When I ask the question “Are loan originators professionals?” to a group of loan originator students in ethics classes, almost everyone says “yes.” Anyone can do their job in a professional manner (adjective,) but not everyone is a Professional (noun.) Is your barista at Starbucks or the person who bags your groceries a professional? If you answer “yes,” what makes a barista different than a lawyer? When we use the word Professional as a noun, there’s a classic definition that we refer to here:
A Professional:
- Has specialized knowledge in his or her field. (Update: This body of knowledge is generally agreed-upon by those in the industry and is typically described within state and federal law.) This person knows way more than the average random consumer about his or her area of expertise;
- Is required to complete a minimum amount of formal, academic education;
- Is tested for competency;
- Is licensed;
- Must maintain that license with mandatory continuing education;
- Subscribes to a mandatory code of ethics in an industry that is self-regulating. This is different from state or federal government regulatory oversight. The industry itself regulates ethical conduct over and above state and federal law;
- The self-regulating body enforces their code of ethics with sanctions for violations;
- Owes fiduciary duties to clients. This means the professional has the highest prescribed duty of loyalty to the client, to put the client’s interests above his or her own interests.

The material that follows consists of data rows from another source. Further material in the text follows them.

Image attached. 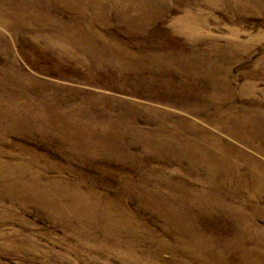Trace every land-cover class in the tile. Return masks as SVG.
Returning <instances> with one entry per match:
<instances>
[{"label":"rangeland","instance_id":"1","mask_svg":"<svg viewBox=\"0 0 264 264\" xmlns=\"http://www.w3.org/2000/svg\"><path fill=\"white\" fill-rule=\"evenodd\" d=\"M80 5L103 13L88 14L91 29L86 32L60 34L46 29L47 17L60 25L73 24L70 14L51 2L0 0V10L10 8L12 20L18 19L14 13L19 6L44 15L31 20L36 28L15 33L0 28V45L10 43L16 57L14 62L0 50V112L5 110L0 116L4 135L0 142L9 155L5 159L20 162L29 150L43 165L63 167L62 173L50 170L43 176L84 180L85 186L93 184L107 194H116L127 181L135 182L159 193L158 199L167 200L168 206L183 209L190 221L197 217L199 234L214 235L220 243L243 234L238 213L257 224V237L264 234V192L226 189L223 202L231 206L247 198L248 203L235 206L237 210L216 204L206 171L193 168L181 153L183 145L177 139L185 136L170 129L179 125L178 117H186L217 131L205 114L187 109L191 114H186L182 106L206 103L213 77L220 72L239 110L260 109L264 114V0H82ZM51 37L61 38V44L52 46ZM200 65L208 71L194 74L192 69ZM247 85L255 86L257 93H247ZM22 115L29 129L18 124ZM62 129L100 145L99 157L91 152L88 158L82 148L67 147ZM218 132L226 139L223 131ZM169 133L175 134L170 143L158 138ZM104 147L125 151L128 157H101ZM26 167V174L20 175L24 180L30 177L31 167ZM156 182L171 184L174 193ZM197 189L205 190L206 196L200 198ZM134 191L124 190L128 195ZM195 196L198 204L189 206L188 199ZM130 204L137 213L152 217L151 206L135 205L133 200ZM20 209V203L11 199L0 206V240L3 231L12 238L0 249V264H86L88 258H93L92 264H124L113 253L90 245L78 251L76 241L64 239V230L42 211ZM240 257L235 252L230 263L237 264Z\"/></svg>","mask_w":264,"mask_h":264},{"label":"bare ground","instance_id":"2","mask_svg":"<svg viewBox=\"0 0 264 264\" xmlns=\"http://www.w3.org/2000/svg\"><path fill=\"white\" fill-rule=\"evenodd\" d=\"M39 1L51 2L65 13L70 14L73 25H60L52 19L46 18L48 22L44 23L46 29L54 33L86 32L91 29V26L86 24L88 14L103 13L95 8L80 5L82 0ZM21 8L22 6H19L17 8L19 12L14 13V16L18 17L14 20L10 18L12 15V12L9 11L10 8L4 9V11L0 10V28L2 30H10L15 33L23 29L27 30L30 26L36 28L31 23L33 17L39 15L44 17L43 14H40L41 12L33 13L30 9L26 11L25 7ZM0 34H2L1 30ZM84 38L87 39V36ZM50 42L52 46L60 45L61 38L57 40L51 37ZM100 44L102 43L100 42ZM0 46H2L0 50L9 54L15 62L16 57L12 53L13 48L10 43L6 42ZM150 60L158 61V58ZM13 61L11 62L14 63ZM192 70H194V74L200 73V75L208 71L205 65H200ZM221 74L220 72L218 77H213V89L210 91L206 103L202 104L201 102L198 106L191 104V107L182 106V110L186 114H191L190 112L205 114L209 118L206 121L211 125V128H216L217 131L206 129L186 117H178L176 120L179 121L180 126L174 124L170 126V129L172 131L178 129L185 136L177 139L183 145L181 153L188 158L193 168L206 171L209 183L214 185L212 187L215 190V203L219 206H226L230 210H237L235 206L248 203L247 198L242 199L239 203L233 202L230 206V203L221 200L226 189L242 192L250 187L253 192L257 191L255 194L264 192V114L260 113V109L258 112L239 110L233 101L234 96L224 83ZM215 78L217 81L214 80ZM244 89L247 93L249 91L253 94L257 93L256 87L252 85H247ZM262 93L264 97V91ZM185 102L189 104L190 100ZM128 108L135 109L130 106ZM210 109L214 111L213 115ZM4 112L5 110H2L0 116ZM18 122L19 125L27 129L30 128L26 116L23 120L22 115ZM158 124H161L160 121ZM181 128L184 131L181 132ZM220 130L224 132L227 140L221 137L218 132ZM64 131L66 130H59L63 134L62 137L67 138L65 142L67 147L70 149L82 148L83 154L88 158L92 157L89 154L91 152L97 153L98 155L93 156L99 157L100 145H91L86 141L85 135H79L76 131H68V133ZM171 133L159 135L158 138L162 141L172 140L175 134L171 135ZM174 133L177 132L174 131ZM158 138L157 142L161 141ZM0 141H4V135L1 133ZM1 142L0 206H4L6 201L11 199L20 203L22 207L20 210L37 209L42 211L50 222H54L64 230V239L70 237L76 241L78 251L80 247L90 245L107 253H113L124 264H231L230 256L238 252L241 260L237 264H264V234L260 232L257 237L260 228H256L257 224L252 221L251 217L236 213L238 225L243 229L241 232H246L247 237L242 236L243 232L239 237L220 243L214 238V235L211 238L199 234L201 227L197 222V217H195L196 221L191 218L192 223L190 218L183 214V209L168 206L167 200L158 199L160 194L156 191L153 192L152 189L138 187L135 182L127 181L116 194H107L100 192L93 184L85 186L84 180L78 182L67 178L43 176L50 170L62 173L63 167L43 165L44 163H40L39 159L35 158L29 150L28 153L21 155L20 162L15 158L12 161L5 159V155H9ZM104 148L101 157H114V155L115 158L128 157L125 151ZM22 161L31 167L28 174L30 177L27 180L20 177L27 172L26 164H21ZM241 169L244 170L243 173ZM242 175L248 176L249 180ZM156 183L158 186L167 188L168 193H174L171 190L173 187L171 184ZM177 188L183 191L180 186ZM125 189L135 191L133 195H128L124 192ZM196 194L202 198V196H206L207 192L197 189ZM130 200H133L135 205L151 206L152 217L148 218L145 213H137L131 209L129 207ZM192 200V198L188 199L189 206L198 204L197 196L193 203ZM1 219H3V215ZM158 222L159 228L157 227ZM251 231L252 235L249 234ZM261 233L263 236H260ZM166 234H170V237L168 238ZM11 242V233L3 231L0 249H5V246ZM164 251L170 254L163 256ZM70 252L74 254V250L70 249ZM228 254L230 255L228 256ZM91 259L93 258H88L89 262L86 264H92Z\"/></svg>","mask_w":264,"mask_h":264}]
</instances>
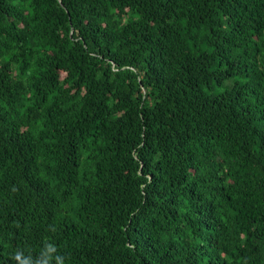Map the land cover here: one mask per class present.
<instances>
[{
  "label": "trees",
  "instance_id": "trees-1",
  "mask_svg": "<svg viewBox=\"0 0 264 264\" xmlns=\"http://www.w3.org/2000/svg\"><path fill=\"white\" fill-rule=\"evenodd\" d=\"M0 264H264V0H0Z\"/></svg>",
  "mask_w": 264,
  "mask_h": 264
}]
</instances>
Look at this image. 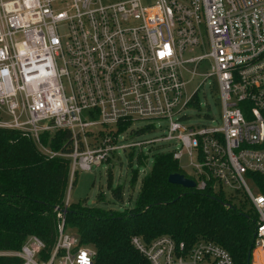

Here is how loan originators (LOs) measure up against the above list:
- LOs, there is a power imbalance between you and the consumer. You know way more about how the machine we call mortgage lending works than the average random consumer will ever know.
- In many states, including WA, no education is required to begin originating loans. (However, this may be changing at the federal level.)
- Testing LOs for competency finally began in 2007 for LOs in WA state
- Licensing of LOs is currently not required in all states and for originators employed by all types of lending institutions.
- Continuing education requirements are very low if they exist at all (WA state only requires LOs to take two classes per year.)
- There is no mandatory code of ethics for mortgage lenders. What codes exist at the national trade level, are voluntary and offer insufficient guidance.
- Currently there is no ethical oversight in mortgage lending by the industry. There may be individual company codes of ethics for employees. Were you asked to read and sign a company code of ethics before or during the hiring process?
- Fiduciary duties are now required for mortgage brokers and loan originators as of June 12, 2008.
One of the ways we can better understand the current crisis facing the mortgage industry is that loan officers, loan originators, mortgage planners, loan consultants, or whatever their job title, had absolutely no duty to put their client’s interests above their own. The relationship between a loan originator and the consumer was (and still is in many states) a retail relationship. During the mortgage-lenders-gone-wild days, many consumers (based on countless interviews held by regulators, consumer advocacy groups and even the mainstream media) held a false belief that a loan originator is a “professional” and owes a duty to the consumer not to harm him or her.
Loan originators are classified as an “emerging profession.” We are living through a historic, transformational phase. On the other side of the transformation, which could come sooner than some people think, I believe LOs, no matter where they work, will owe fiduciary duties to consumers, even with LOs who work at a bank. If you look at the narrative history of any profession you would see, over time, a steady increase in the number of continuing education classes required, more mandatory pre-licensing education, an elevation of duties owed to clients, more expansive ethical codes, and tougher licensing exams. Loan originators, no matter where they work, will eventually transform into professionals, though some will have to be dragged kicking and screaming.
Many brokers believe fiduciary duties means higher liability. However, if done right, this may actually have the reverse effect by lowering the mortgage broker’s liability.